CVE-2022-40699: 
WordPress vulnerability analysis and mitigation

A Cross-Site Scripting (XSS) vulnerability was discovered in the Dario Curvino Yasr – Yet Another Stars Rating WordPress plugin versions 3.1.2 and below. The vulnerability was reported on October 18, 2022, and publicly disclosed on March 3, 2023. This security issue affects the WordPress plugin, which is used for implementing rating functionality on WordPress websites (Patchstack).
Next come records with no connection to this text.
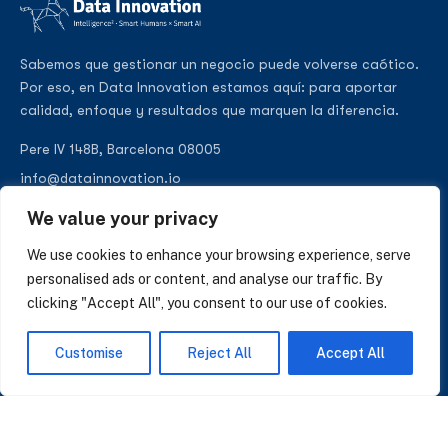
Sabemos que gestionar un negocio puede volverse caótico.
Por eso, en Data Innovation estamos aquí: para aportar
calidad, enfoque y resultados que marquen la diferencia.
Pere IV 148B, Barcelona 08005
info@datainnovation.io
+34 624 112 679
We value your privacy
LinkedIn
We use cookies to enhance your browsing experience, serve
personalised ads or content, and analyse our traffic. By
clicking "Accept All", you consent to our use of cookies.
SUSCRÍBASE A NUESTRAS NOTICIAS
Customise
Reject All
Accept All
Perspectivas sobre IA, datos y CRM. Sin spam, solo lo que importa.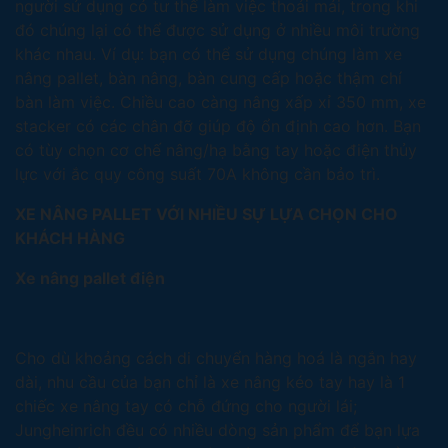
người sử dụng có tư thế làm việc thoải mái, trong khi
đó chúng lại có thể được sử dụng ở nhiều môi trường
khác nhau. Ví dụ: bạn có thể sử dụng chúng làm xe
nâng pallet, bàn nâng, bàn cung cấp hoặc thậm chí
bàn làm việc. Chiều cao càng nâng xấp xỉ 350 mm, xe
stacker có các chân đỡ giúp độ ổn định cao hơn. Bạn
có tùy chọn cơ chế nâng/hạ bằng tay hoặc điện thủy
lực với ắc quy công suất 70A không cần bảo trì.
XE NÂNG PALLET VỚI NHIỀU SỰ LỰA CHỌN CHO
KHÁCH HÀNG
Xe nâng pallet điện
Cho dù khoảng cách di chuyển hàng hoá là ngắn hay
dài, nhu cầu của bạn chỉ là xe nâng kéo tay hay là 1
chiếc xe nâng tay có chỗ đứng cho người lái;
Jungheinrich đều có nhiều dòng sản phẩm để bạn lựa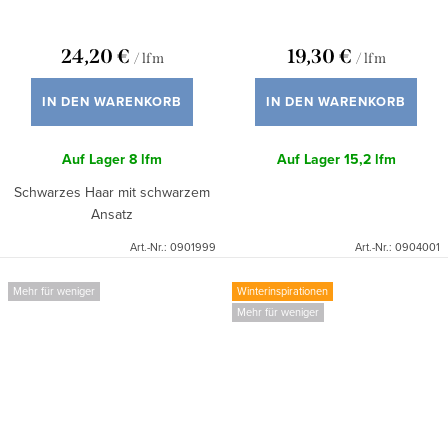
24,20 €
19,30 €
/ lfm
/ lfm
IN DEN WARENKORB
IN DEN WARENKORB
Auf Lager
8 lfm
Auf Lager
15,2 lfm
Schwarzes Haar mit schwarzem
Ansatz
Art.-Nr.:
0901999
Art.-Nr.:
0904001
Mehr für weniger
Winterinspirationen
Mehr für weniger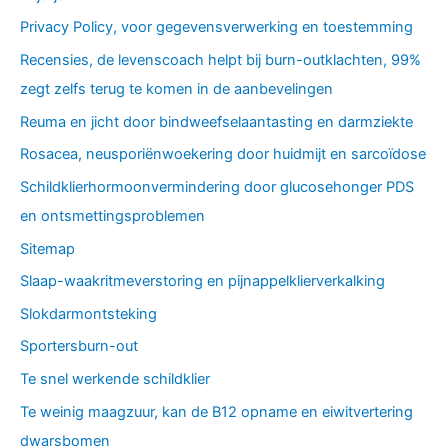
Privacy Policy, voor gegevensverwerking en toestemming
Recensies, de levenscoach helpt bij burn-outklachten, 99%
zegt zelfs terug te komen in de aanbevelingen
Reuma en jicht door bindweefselaantasting en darmziekte
Rosacea, neusporiënwoekering door huidmijt en sarcoïdose
Schildklierhormoonvermindering door glucosehonger PDS
en ontsmettingsproblemen
Sitemap
Slaap-waakritmeverstoring en pijnappelklierverkalking
Slokdarmontsteking
Sportersburn-out
Te snel werkende schildklier
Te weinig maagzuur, kan de B12 opname en eiwitvertering
dwarsbomen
The vulnerability is classified as a Stored Cross-Site Scripting (XSS) issue, identified as CWE-79 (Improper Neutralization of Input During Web Page Generation). The plugin failed to properly sanitize and escape certain parameters, leading to potential XSS attacks. The vulnerability has received varying CVSS scores: NIST assigned a CVSS v3.1 base score of 6.1 (Medium) with vector string CVSS:3.1/AV:N/AC:L/PR:N/UI:R/S:C/C:L/I:L/A:N, while Patchstack rated it at 5.4 (Medium) with vector string CVSS:3.1/AV:N/AC:L/PR:L/UI:R/S:C/C:L/I:L/A:N (NVD, Patchstack).

The vulnerability could allow malicious actors to inject malicious scripts, including redirects, advertisements, and other HTML payloads into the website. These injected scripts would be executed when visitors access the affected site. Users with privileges as low as Subscriber could potentially perform Stored Cross-Site Scripting attacks (WPScan, Patchstack).

The vulnerability has been fixed in version 3.1.3 of the Yet Another Stars Rating plugin. Website administrators are advised to update to version 3.1.3 or later to remove the vulnerability. Patchstack users have the option to enable auto-updates for vulnerable plugins (Patchstack).